The Illinois Supreme Court ruled this week that a northern Illinois public official must be told the name of an anonymous poster to a newspaper website who likened the politician to former Penn State football coach Jerry Sandusky, the child sex abuser.
The decision means that the anonymous poster cannot dodge a libel suit by hiding behind anonymity.
The Illinois high court ruled unanimously in favor of Stephenson County Board Chairman Bill Hadley, who has been demanding to know the identity of the poster for four years. Under the decision, Comcast, which provides the poster with internet service, would be required to turn over the poster’s identity.

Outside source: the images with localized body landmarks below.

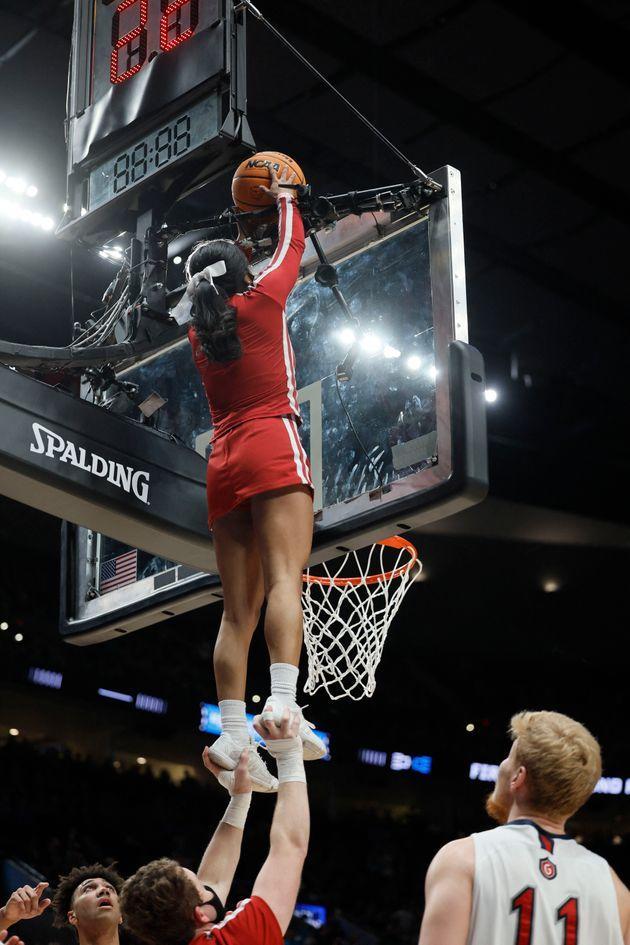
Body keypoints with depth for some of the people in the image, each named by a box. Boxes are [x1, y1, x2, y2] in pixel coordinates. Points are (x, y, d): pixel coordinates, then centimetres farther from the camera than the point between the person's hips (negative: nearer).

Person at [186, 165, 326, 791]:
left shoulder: (198, 334, 20)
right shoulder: (259, 303, 6)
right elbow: (291, 248, 22)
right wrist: (285, 199, 39)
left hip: (223, 467, 6)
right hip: (274, 453, -6)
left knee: (238, 609, 0)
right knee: (284, 579, -20)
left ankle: (233, 732, -12)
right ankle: (283, 703, -39)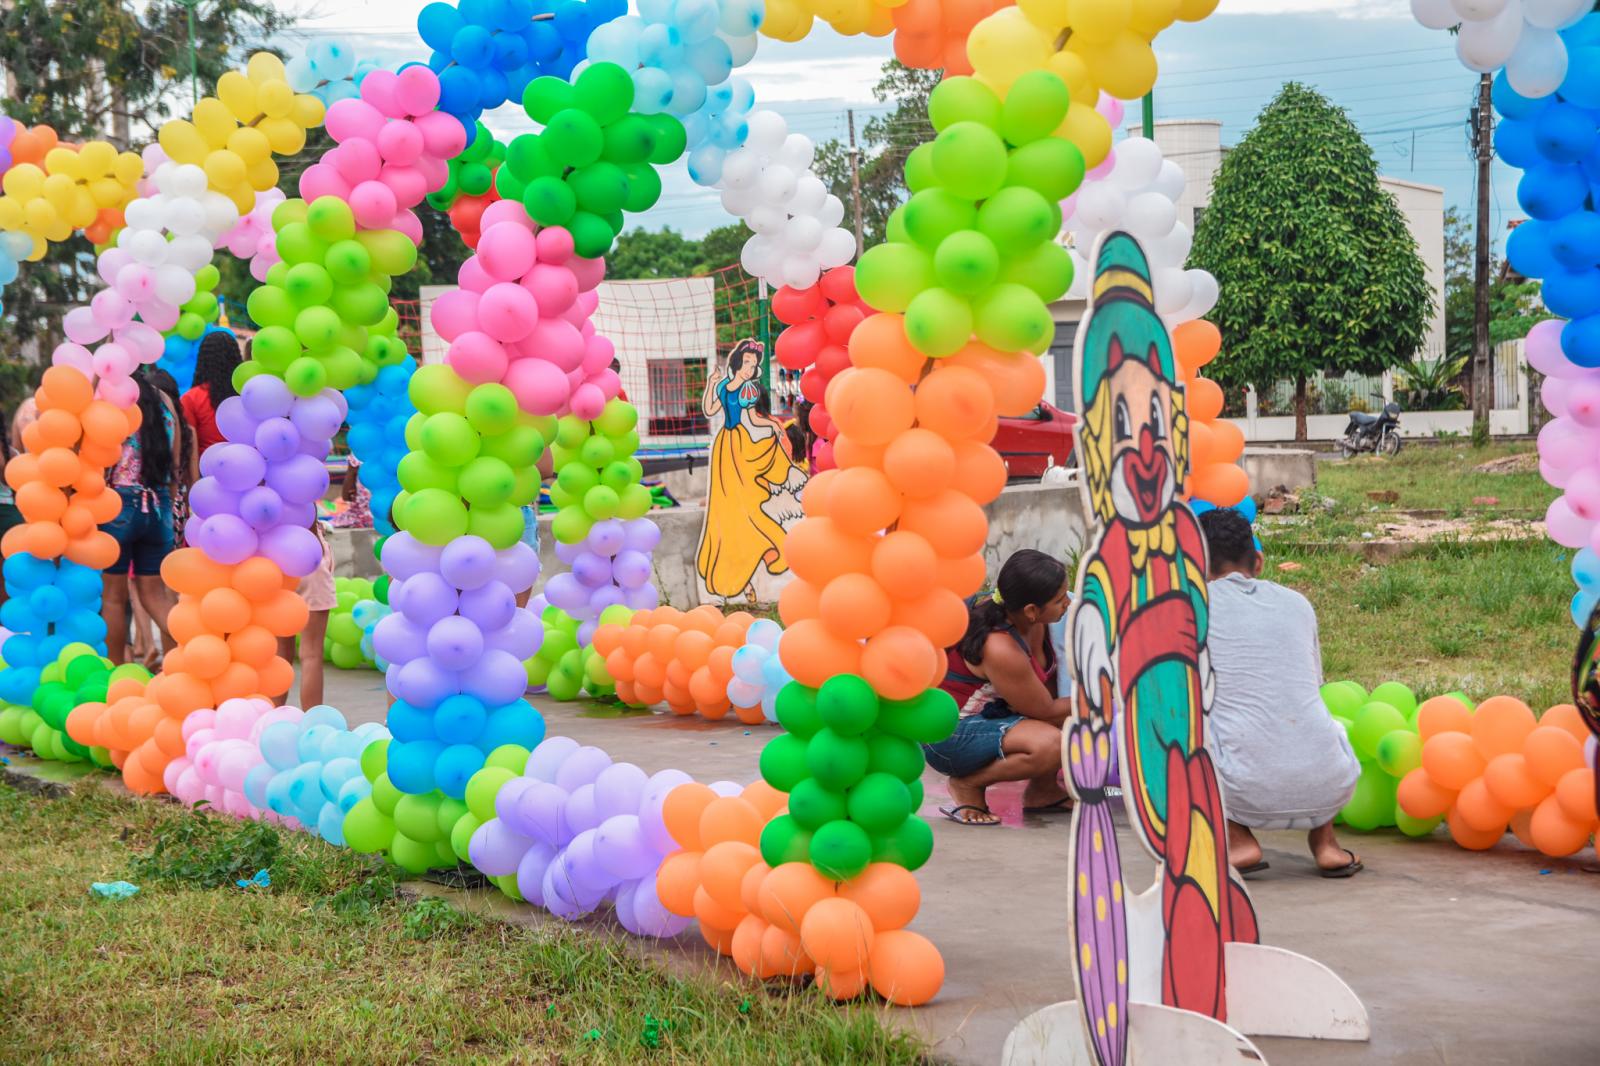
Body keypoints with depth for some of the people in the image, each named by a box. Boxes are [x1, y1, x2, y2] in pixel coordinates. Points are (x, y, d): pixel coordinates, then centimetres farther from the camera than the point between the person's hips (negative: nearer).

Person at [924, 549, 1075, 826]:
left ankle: (1042, 790, 10)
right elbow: (1045, 712, -17)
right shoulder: (1000, 650, -31)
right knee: (1050, 745, -32)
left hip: (992, 715, 9)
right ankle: (968, 784, -10)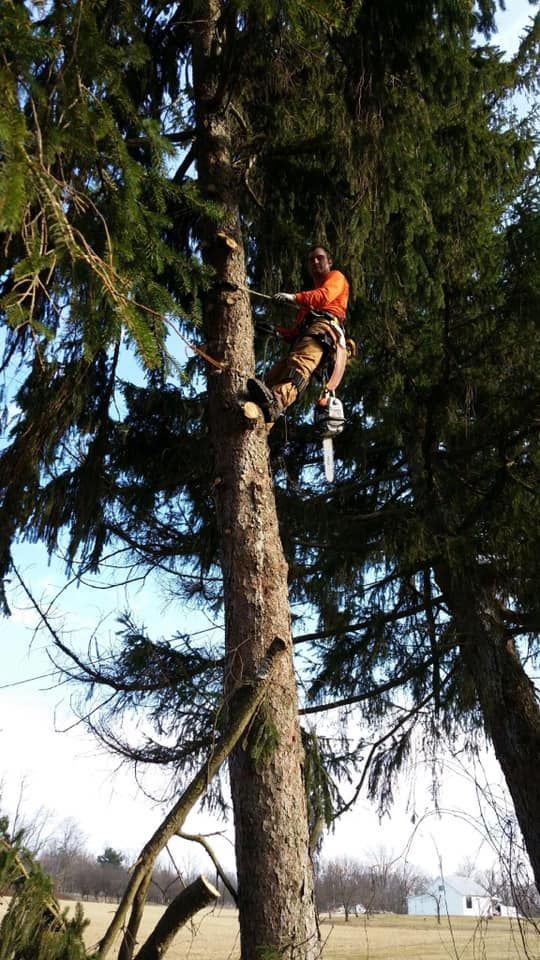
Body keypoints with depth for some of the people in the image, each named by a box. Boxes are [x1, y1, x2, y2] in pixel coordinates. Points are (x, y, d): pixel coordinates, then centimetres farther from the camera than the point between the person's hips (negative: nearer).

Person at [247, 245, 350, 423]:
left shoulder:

The comment from “Fuboy” was posted on a December 2011 article in the Freeport Journal Standard website about Hadley’s decision to run for the County Board: “Hadley is a Sandusky waiting to be exposed. Check out the view he has of Empire (Elementary School) from his front door.” The comment was an apparent reference to the former Penn State coach who was convicted of child sex abuse in 2012.
Because of a federal law – Section 230 of the Communications Decency Act – Hadley can’t sue the newspaper for the potentially libelous comment by Fuboy. The law gives websites legal immunity for the content of third party postings – like the one from Fuboy. So Hadley’s only alternative is to sue the poster and to do that he needs to know the poster’s identity.
The Illinois Supreme Court acknowledged that First Amendment issues are involved because anonymous speech is constitutionally protected. But it said that if Hadley could obtain Fuboy’s identity if he could present enough evidence to “establish the alleged defamatory statements are not constitutionally protected….
“Once a plaintiff establishes a prima facie case for defamation… a potential defendant has no first amendment right to balance against the plaintiff’s right to redress because there is no first amendment right to defame,” it wrote.
Even though Fuboy’s statement was one of opinion, it expressed allegations of facts that, if true, would constitute a crime. When opinions contain factual claims, they can be libelous.
The attorney for Fuboy said there may be an appeal to the U.S. Supreme Court, which could put off his identification during the appeal.